Imagine that you have been charged with getting data from multiple sources – a flat file, a query from your data warehouse – and you need to bring it together so that it can be used to feed a report or a dashboard. What are your options? You’re not a developer who writes scripts and you’re tired of copying-pasting into Excel spreadsheets. You also don’t have any budget for a tool. As the Data Integration (DI) space moves to a model that encourages self-service integration and analysis services, this scenario is becoming more common, so we decided to take a look at some of the free open source tools available for this task.
As anyone who has combined data between sources to enable analysis will tell you, DI (or ETL) is more than just combining data. DI involves designing the data structures in a manner that supports the analysis being performed, moving the data between the systems (the actual Extract, Transform, Load processes), monitoring and improving the data quality, and ensuring the security of the data. Here are just a few of the items that you’ll need to consider:
Data structure design
- How does the data need to be stored and presented based upon it’s expected use (e.g. reports, dashboards, extracts, ad hoc queries)?
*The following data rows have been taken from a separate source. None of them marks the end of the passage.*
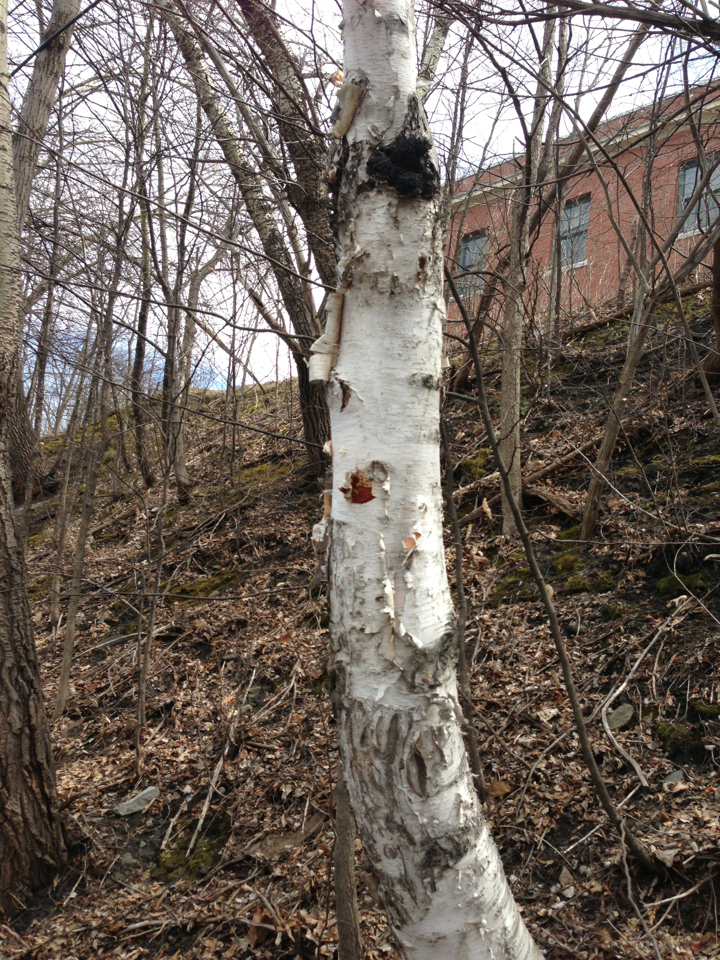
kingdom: Plantae
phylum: Tracheophyta
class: Magnoliopsida
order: Fagales
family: Betulaceae
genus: Betula
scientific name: Betula papyrifera
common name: Paper birch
- Designing the optimal path from raw source data to cleansed and enhanced target state
- Leveraging staging data structures where appropriate to enable processing checkpoints and mid-process restartability
- Adhering to tool best practices to create consistent, intuitive solutions that can be transitioned across team members easily
- Identifying optimal data quality checkpoints throughout the data processing cycle
- Enabling relevant data quality alerts and reports
Data security & privacy
- Identifying data security requirements to meet federal, state, local and organizational standards
- Leveraging data encryption and obfuscation best practices tailored to meet the need, not one size fits all
We took two of the most popular Open Source DI tools, Pentaho Kettle and Talend, to determine how they could handle some of these tasks. Both tools are free with an active user community to assist with any questions, an adequate pool of existing users for long term support, out of the box connections to most file formats and databases, and intuitive User Interfaces in guiding you through your transformations. These transformations not only format your data as needed but also allow you to validate the data quality and handle errors gracefully.